--- Material supplied ---
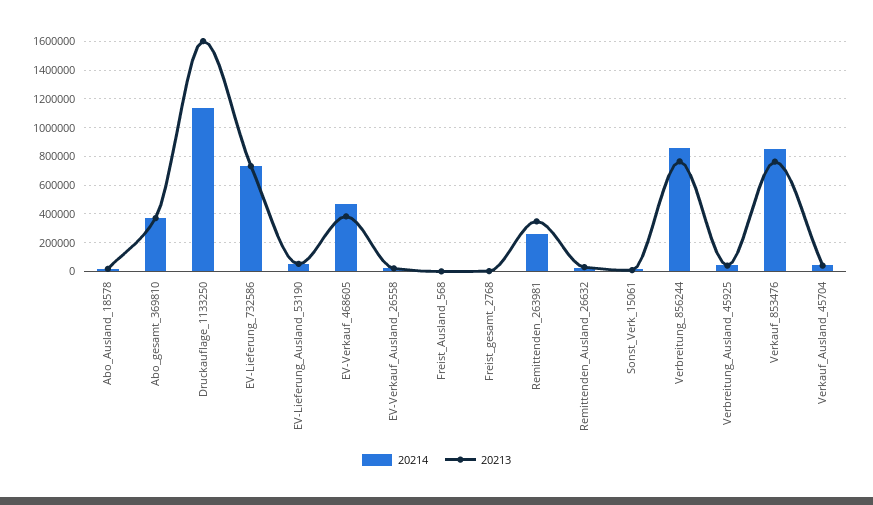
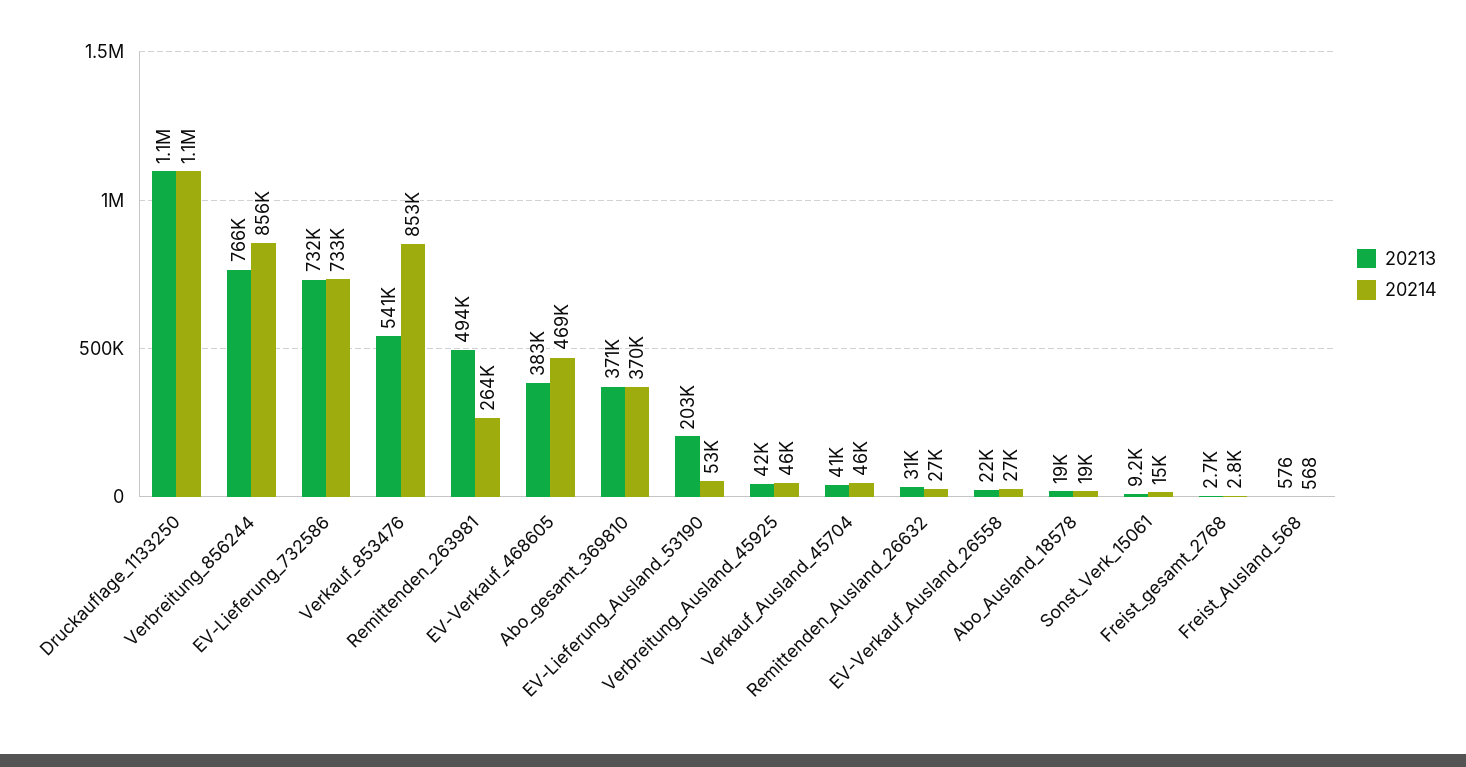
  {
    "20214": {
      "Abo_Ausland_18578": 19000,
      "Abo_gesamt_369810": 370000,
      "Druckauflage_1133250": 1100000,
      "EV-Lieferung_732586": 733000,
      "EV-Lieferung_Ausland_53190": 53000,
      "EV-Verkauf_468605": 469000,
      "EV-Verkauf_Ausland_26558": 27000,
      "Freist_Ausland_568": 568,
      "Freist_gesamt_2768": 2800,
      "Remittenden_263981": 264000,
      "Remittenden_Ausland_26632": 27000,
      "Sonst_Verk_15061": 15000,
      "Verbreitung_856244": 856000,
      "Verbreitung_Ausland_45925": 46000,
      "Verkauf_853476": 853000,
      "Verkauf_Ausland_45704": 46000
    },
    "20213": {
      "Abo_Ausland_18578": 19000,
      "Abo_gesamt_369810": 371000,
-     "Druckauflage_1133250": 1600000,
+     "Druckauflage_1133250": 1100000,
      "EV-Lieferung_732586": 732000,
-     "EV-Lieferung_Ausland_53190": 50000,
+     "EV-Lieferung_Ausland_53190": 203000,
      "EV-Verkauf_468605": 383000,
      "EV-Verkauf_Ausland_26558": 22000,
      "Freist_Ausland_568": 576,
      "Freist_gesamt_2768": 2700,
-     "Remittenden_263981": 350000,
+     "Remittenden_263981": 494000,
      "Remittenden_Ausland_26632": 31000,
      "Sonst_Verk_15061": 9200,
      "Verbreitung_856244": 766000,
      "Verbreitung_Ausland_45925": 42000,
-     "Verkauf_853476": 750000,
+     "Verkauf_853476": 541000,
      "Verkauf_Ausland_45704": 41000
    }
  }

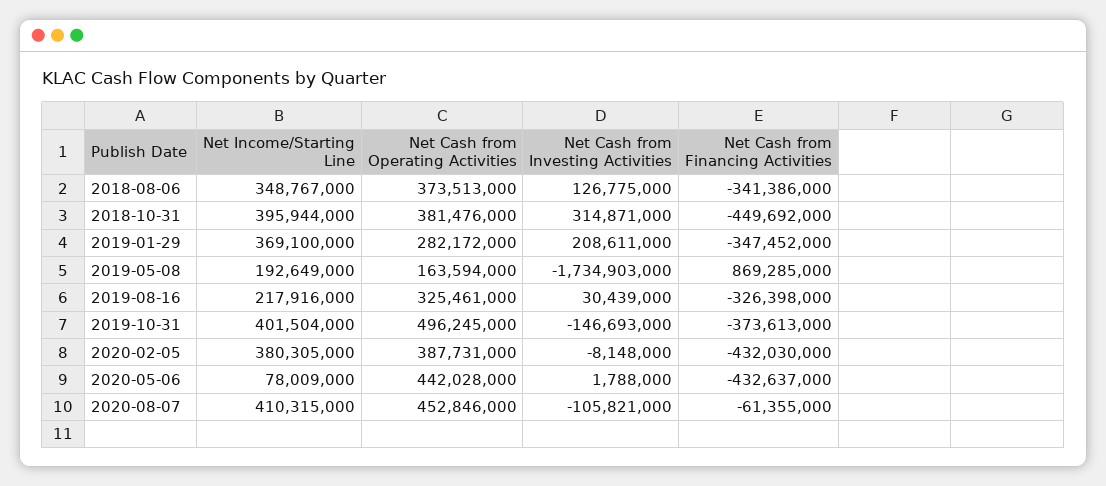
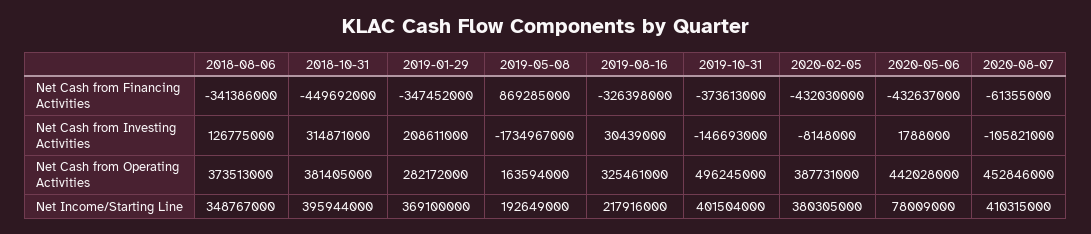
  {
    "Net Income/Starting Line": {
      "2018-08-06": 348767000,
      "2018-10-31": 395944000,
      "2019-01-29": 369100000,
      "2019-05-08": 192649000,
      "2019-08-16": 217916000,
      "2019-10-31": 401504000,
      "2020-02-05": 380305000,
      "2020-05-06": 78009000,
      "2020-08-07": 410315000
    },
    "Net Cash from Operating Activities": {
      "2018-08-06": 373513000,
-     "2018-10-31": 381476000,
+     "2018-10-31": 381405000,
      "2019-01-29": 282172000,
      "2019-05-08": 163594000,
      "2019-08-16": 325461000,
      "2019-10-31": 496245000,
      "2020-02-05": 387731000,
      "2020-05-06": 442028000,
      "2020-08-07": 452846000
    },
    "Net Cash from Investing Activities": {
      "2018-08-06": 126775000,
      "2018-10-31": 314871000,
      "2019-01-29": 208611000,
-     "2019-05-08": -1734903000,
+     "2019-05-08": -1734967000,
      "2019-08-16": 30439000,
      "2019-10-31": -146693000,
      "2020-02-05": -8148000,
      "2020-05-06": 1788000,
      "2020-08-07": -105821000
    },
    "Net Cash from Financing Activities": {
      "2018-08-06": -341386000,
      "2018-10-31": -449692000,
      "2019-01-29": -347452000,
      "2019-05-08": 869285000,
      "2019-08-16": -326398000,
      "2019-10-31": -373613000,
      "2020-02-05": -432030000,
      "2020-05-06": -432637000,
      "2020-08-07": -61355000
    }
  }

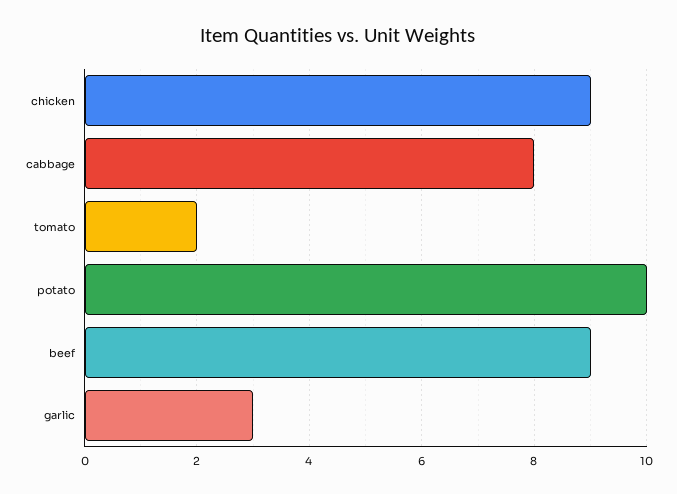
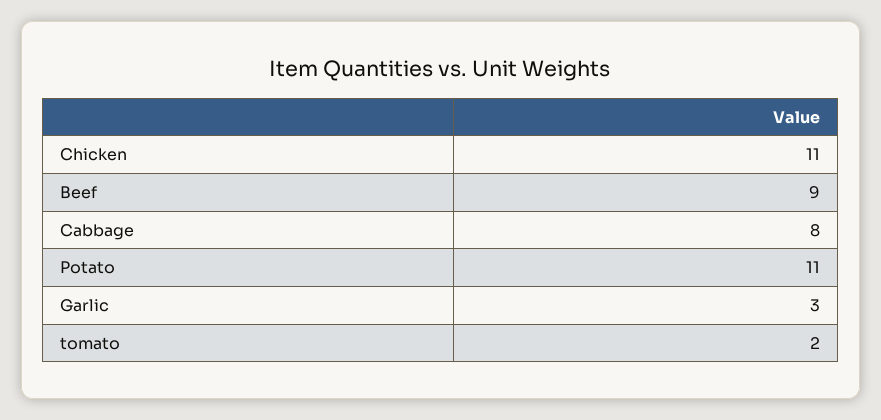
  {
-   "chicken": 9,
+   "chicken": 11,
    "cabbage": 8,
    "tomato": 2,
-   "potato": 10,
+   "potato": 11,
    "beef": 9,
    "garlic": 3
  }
---
# Work to complete
Find the word "Activities" in the data and show each line that holds it.

# Output for this exercise
    "Net Cash from Operating Activities": {
    "Net Cash from Investing Activities": {
    "Net Cash from Financing Activities": {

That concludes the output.